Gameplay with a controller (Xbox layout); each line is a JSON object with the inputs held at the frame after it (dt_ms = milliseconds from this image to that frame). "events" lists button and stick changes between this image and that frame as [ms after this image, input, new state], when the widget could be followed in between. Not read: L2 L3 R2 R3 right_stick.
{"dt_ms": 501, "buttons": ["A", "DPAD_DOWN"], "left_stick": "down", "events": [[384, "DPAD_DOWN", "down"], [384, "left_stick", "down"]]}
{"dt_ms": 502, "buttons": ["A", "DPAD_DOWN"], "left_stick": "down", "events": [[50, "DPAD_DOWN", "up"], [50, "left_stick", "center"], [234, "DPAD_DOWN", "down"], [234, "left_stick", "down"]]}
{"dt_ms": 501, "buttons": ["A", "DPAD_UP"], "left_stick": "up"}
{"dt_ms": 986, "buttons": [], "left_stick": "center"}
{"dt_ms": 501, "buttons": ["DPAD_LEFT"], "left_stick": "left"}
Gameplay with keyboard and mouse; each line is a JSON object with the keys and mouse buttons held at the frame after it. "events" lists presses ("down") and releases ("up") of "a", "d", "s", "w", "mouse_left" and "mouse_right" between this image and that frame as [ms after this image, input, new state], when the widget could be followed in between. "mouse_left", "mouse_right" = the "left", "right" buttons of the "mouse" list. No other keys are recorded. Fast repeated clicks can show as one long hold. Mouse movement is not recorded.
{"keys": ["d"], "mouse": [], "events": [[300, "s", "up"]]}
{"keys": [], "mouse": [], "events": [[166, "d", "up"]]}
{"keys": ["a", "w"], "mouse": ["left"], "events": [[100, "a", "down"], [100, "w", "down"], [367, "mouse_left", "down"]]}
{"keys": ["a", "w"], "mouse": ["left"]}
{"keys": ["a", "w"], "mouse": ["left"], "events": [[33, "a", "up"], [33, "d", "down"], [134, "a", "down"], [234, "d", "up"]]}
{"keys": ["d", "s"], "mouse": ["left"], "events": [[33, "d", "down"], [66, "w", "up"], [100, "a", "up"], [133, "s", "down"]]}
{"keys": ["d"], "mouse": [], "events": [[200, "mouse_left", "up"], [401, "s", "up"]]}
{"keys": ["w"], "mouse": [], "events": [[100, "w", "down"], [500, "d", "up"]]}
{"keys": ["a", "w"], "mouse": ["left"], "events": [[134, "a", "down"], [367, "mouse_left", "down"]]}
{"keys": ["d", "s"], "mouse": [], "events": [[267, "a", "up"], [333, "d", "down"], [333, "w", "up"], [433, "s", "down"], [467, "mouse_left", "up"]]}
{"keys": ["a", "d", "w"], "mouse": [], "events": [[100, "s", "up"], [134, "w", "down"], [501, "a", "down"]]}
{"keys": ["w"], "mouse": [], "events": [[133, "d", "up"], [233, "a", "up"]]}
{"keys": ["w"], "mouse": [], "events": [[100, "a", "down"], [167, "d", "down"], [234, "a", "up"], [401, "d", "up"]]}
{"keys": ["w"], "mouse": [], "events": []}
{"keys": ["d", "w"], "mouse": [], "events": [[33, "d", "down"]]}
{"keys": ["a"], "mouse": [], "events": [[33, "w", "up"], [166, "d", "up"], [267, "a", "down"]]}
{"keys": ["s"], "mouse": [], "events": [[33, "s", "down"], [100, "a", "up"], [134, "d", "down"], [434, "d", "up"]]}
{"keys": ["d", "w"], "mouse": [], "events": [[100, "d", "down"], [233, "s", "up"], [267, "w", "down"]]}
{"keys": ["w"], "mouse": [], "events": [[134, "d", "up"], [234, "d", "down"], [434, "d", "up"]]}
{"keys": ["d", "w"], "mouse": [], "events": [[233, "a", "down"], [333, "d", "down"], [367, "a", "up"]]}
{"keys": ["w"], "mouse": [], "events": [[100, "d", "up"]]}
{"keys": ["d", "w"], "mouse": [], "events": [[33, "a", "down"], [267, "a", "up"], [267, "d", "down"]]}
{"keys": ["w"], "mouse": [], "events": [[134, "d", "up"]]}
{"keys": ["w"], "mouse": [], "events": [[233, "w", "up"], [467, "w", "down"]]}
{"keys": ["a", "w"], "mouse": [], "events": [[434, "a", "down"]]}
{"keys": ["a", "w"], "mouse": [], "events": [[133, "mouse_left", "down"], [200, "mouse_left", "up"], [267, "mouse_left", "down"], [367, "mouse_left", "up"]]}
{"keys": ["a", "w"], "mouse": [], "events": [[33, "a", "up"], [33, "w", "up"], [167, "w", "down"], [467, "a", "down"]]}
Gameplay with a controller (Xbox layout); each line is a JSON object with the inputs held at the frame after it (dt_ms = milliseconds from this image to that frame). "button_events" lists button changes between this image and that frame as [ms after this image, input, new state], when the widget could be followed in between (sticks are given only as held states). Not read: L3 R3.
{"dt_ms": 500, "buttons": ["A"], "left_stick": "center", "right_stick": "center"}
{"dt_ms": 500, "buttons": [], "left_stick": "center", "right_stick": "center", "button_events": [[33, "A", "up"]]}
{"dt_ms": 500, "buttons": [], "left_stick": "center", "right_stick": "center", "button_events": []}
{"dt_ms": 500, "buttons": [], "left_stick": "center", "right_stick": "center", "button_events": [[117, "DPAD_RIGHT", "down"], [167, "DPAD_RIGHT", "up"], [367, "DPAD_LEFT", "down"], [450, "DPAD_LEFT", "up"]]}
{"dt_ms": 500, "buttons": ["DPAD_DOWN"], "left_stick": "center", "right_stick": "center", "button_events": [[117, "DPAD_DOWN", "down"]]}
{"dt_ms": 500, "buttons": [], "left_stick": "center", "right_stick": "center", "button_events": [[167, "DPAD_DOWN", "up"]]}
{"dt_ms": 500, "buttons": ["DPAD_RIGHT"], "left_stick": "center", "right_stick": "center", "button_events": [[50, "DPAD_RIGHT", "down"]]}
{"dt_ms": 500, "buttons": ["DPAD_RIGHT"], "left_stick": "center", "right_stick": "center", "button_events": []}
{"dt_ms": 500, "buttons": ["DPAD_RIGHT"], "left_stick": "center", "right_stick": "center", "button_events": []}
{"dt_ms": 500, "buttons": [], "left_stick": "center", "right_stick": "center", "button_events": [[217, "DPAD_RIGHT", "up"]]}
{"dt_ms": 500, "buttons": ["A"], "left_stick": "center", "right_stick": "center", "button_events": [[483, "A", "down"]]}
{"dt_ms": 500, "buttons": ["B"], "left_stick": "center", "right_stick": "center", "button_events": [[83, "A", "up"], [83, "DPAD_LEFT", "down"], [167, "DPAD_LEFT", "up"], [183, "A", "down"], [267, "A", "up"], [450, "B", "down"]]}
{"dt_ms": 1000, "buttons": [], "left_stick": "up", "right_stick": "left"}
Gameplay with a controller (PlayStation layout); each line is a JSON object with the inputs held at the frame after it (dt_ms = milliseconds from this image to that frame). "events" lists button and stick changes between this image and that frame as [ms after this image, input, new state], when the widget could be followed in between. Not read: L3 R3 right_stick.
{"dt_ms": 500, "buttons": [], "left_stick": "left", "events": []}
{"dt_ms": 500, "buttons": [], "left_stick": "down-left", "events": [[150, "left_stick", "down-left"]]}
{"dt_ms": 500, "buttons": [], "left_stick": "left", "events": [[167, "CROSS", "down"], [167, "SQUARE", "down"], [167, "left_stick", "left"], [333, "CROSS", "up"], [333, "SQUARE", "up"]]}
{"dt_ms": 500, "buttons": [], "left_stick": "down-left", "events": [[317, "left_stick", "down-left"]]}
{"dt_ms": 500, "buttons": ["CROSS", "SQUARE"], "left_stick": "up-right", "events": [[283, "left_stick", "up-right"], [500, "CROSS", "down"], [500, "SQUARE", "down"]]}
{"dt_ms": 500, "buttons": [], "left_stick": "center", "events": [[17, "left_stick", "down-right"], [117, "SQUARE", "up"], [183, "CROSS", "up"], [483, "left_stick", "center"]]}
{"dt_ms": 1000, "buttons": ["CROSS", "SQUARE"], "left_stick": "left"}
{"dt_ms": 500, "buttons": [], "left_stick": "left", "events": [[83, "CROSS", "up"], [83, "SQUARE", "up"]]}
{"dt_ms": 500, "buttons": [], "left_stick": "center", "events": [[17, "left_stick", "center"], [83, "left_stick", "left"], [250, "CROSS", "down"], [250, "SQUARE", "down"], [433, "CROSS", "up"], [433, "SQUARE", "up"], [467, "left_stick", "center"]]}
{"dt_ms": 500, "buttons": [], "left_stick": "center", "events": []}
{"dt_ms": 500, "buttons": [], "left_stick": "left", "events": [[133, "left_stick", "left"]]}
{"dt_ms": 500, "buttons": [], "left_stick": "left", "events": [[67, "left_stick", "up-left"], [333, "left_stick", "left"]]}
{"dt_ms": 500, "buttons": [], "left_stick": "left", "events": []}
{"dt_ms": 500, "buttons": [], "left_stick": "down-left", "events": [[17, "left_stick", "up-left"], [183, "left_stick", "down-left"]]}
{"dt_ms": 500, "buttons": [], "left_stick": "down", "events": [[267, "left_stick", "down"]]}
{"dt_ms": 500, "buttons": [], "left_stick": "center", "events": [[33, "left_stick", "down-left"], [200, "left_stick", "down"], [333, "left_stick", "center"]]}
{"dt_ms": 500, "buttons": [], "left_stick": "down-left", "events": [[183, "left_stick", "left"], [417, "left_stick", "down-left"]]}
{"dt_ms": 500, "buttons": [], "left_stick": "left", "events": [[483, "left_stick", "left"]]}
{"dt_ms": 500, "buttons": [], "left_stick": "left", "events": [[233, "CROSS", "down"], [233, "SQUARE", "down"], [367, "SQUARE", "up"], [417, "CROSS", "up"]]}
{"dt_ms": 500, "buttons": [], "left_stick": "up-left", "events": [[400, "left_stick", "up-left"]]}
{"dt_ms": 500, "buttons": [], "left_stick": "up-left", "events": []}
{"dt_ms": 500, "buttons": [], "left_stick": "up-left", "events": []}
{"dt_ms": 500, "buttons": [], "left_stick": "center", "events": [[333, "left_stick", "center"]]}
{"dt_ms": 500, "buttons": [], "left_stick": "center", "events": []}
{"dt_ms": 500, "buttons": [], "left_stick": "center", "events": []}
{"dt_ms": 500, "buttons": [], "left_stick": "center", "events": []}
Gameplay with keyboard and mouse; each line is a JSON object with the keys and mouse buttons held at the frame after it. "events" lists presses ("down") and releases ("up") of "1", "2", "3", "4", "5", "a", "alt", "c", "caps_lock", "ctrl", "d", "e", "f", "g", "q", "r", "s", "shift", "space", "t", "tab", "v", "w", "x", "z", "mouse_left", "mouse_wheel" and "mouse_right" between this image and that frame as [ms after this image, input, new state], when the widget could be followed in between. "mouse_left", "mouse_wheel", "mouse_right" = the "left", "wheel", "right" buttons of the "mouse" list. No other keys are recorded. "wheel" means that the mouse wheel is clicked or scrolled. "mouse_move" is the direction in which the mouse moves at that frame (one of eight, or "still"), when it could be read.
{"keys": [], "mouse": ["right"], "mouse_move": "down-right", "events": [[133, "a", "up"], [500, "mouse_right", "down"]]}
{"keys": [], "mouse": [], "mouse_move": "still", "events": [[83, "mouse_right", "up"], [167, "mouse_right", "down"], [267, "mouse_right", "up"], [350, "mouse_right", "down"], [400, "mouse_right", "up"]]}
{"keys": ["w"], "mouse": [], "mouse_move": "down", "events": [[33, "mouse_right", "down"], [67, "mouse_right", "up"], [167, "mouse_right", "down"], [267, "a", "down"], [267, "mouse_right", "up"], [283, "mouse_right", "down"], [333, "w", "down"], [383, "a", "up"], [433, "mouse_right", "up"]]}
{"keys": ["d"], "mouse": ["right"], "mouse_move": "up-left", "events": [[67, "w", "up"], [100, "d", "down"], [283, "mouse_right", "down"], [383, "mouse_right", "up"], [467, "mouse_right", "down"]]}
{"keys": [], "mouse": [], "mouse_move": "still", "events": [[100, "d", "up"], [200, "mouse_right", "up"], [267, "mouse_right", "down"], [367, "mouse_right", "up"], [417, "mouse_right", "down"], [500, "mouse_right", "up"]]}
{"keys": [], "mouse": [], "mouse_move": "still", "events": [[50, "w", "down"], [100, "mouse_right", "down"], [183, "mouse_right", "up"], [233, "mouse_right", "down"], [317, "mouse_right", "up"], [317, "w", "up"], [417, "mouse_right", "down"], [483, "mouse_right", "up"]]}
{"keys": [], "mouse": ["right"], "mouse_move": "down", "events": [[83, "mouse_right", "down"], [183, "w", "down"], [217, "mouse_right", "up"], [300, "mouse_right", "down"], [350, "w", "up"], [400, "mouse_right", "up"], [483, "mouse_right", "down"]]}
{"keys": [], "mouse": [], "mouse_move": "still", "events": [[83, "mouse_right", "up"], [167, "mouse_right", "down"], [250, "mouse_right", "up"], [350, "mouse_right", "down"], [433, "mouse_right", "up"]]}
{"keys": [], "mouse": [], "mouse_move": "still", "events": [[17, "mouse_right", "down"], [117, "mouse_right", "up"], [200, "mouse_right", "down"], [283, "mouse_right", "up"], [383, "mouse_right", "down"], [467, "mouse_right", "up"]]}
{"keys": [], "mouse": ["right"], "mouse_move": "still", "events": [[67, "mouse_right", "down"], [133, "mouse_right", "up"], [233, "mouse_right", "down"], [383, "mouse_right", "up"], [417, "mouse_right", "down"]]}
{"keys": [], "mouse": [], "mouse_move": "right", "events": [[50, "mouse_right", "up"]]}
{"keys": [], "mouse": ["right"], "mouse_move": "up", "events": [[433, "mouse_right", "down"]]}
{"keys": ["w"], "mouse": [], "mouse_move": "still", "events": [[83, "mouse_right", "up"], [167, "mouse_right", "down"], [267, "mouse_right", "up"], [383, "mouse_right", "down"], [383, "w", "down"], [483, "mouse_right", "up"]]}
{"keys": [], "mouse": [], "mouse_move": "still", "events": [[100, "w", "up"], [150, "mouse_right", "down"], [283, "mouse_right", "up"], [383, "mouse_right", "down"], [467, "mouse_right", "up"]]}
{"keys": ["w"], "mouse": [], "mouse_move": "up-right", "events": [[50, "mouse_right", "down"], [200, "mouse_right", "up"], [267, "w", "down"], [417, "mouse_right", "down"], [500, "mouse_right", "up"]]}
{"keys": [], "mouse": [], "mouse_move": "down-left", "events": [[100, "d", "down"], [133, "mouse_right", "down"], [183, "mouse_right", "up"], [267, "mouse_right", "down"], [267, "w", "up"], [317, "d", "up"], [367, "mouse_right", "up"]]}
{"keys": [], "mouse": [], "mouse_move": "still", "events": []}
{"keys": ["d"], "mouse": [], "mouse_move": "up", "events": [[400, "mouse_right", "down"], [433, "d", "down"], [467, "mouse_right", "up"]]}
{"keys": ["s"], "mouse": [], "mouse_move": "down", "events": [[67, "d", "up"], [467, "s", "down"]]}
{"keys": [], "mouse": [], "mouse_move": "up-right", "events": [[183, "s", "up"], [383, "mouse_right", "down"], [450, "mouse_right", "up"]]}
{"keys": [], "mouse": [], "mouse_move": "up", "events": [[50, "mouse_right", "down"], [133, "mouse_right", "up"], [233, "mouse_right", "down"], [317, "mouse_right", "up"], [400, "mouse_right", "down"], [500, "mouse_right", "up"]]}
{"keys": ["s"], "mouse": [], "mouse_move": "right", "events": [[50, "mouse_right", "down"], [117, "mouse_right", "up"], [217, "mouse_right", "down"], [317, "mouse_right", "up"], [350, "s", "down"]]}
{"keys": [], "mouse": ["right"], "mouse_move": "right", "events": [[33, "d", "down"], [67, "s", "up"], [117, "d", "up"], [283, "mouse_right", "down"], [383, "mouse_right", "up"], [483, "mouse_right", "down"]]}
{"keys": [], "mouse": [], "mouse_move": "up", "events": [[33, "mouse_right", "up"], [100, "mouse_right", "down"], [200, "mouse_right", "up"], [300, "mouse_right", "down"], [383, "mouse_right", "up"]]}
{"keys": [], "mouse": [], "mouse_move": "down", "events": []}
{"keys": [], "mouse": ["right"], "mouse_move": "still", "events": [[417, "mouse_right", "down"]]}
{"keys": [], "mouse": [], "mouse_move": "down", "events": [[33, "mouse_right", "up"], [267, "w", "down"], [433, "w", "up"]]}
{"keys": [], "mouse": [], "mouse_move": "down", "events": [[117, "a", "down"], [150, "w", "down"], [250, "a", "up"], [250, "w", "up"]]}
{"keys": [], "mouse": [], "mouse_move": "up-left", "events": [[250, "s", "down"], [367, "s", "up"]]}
▬▬▬▬▬▬▬▬▬▬
> [Requirement] Where a line in the listing holds the string "Xbox", include it in the count, then report the total alone.

> [Answer] 2